Surely the princes - The following verses, to Isaiah 19:16, are designed to describe further the calamities that were coming upon Egypt by a want of wisdom in their rulers. They would be unable to devise means to meet the impending calamities, and would actually increase the national misery by their unwise counsels. The word ‘princes’ here is taken evidently for the rulers or counselors of state.

Of Zoan - The Vulgate, Septuagint, and Chaldee, render this ‘Tanis.’ Zoan was doubtless the Tans of the Greeks (Herod. ii. 166), and was a city of Lower Egypt, built, according to Moses Numbers 13:22, seven years after Hebron. It is mentioned in Psalms 78:12; Isaiah 19:11, Isaiah 19:13; Isaiah 30:4; Ezekiel 30:14. It was at the entrance of the Tanitic mouth of the Nile, and gave name to it. Its ruins still exist, and there are seen there at present numerous blocks of granite, seven obelisks of granite, and a statue of Isis. It was the capital of the dynasty of the Tanitish kings until the time of Psammetichus; it was at this place principally that the miracles done by Moses were performed. ‘Marvellous things did he in the sight of their fathers in the land of Egypt; in the field of Zoan’ Psalms 78:12. Its ruins are still called “San,” a slight change of the word Zoan. The Ostium Taniticum is now the “Omm Faredje.”

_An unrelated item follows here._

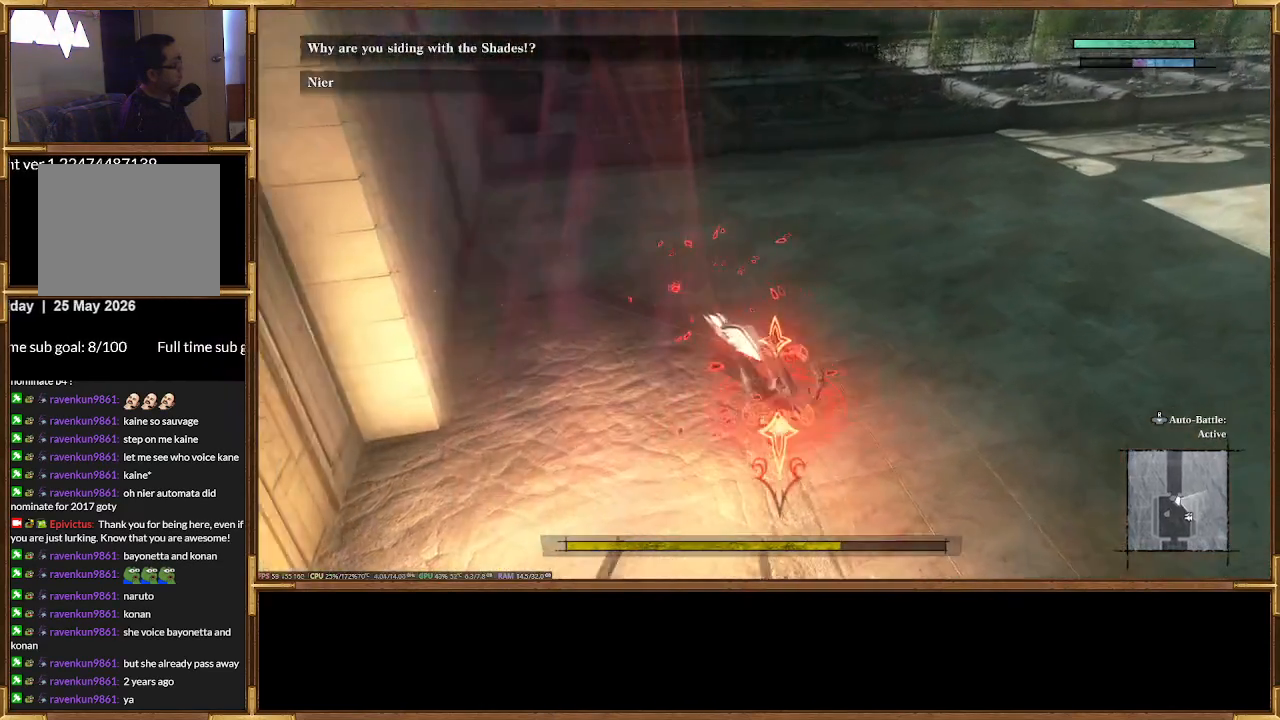
{"buttons": [], "events": [[33, "R2", "down"], [233, "R2", "up"]]}
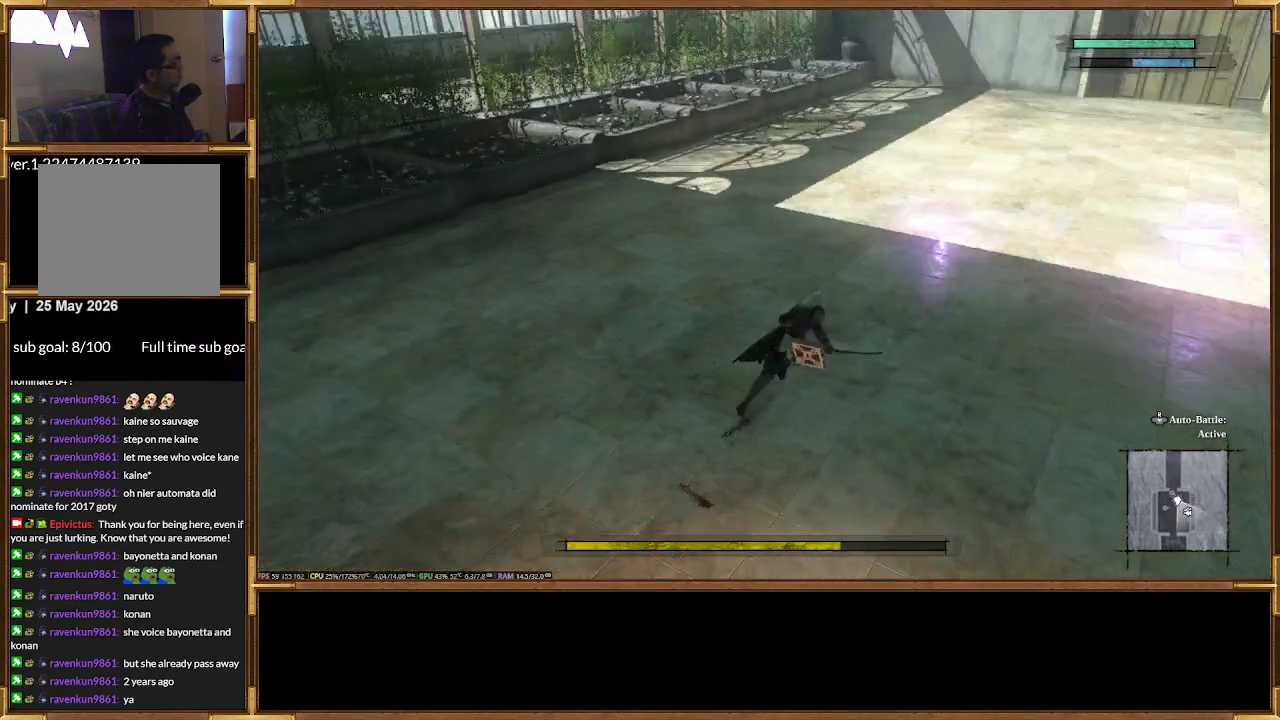
{"buttons": [], "events": []}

Are fools - They are unable to meet by their counsels the impending calamities. Perhaps their folly was evinced by their flattering their sovereign, and by exciting him to plans that tended to the ruin, rather than the welfare of the kingdom.

The wise counselors of Pharaoh - Pharaoh was the common name of the kings of Egypt in the same way as “Caesar” became afterward the common name of the Roman emperors - and the king who is here intended by Pharaoh is probably Psammetichus (see the note at Isaiah 19:4).

How say ye ... - Why do you “flatter” the monarch? Why remind him of his ancestry? Why attempt to inflate him with the conception of his own wisdom? This was, and is, the common practice of courtiers; and in this way kings are often led to measures most ruinous to their subjects.

Clarke's Notes on the Bible

Verse Isaiah 19:11. The counsel of the wise counsellors of Pharaoh is become brutish - "Have counselled a brutish counsel"] The sentence as it now stands in the Hebrew, is imperfect: it wants the verb. Archbishop Secker conjectures that the words יועצי פרעה yoatsey pharoh should be transposed; which would in some degree remove the difficulty. But it is to be observed, that the translator of the Vulgate seems to have found in his copy the verb יעצו yaatsu added after פרעה pharoh: Sapientes consiliarii Pharaonis dederunt consilium insipiens, "The wise counsellors of Pharaoh gave unwise counsel." This is probably the true reading: it is perfectly agreeable to the Hebrew idiom, makes the construction of the sentence clear, and renders the transposition of the words above mentioned unnecessary. - L.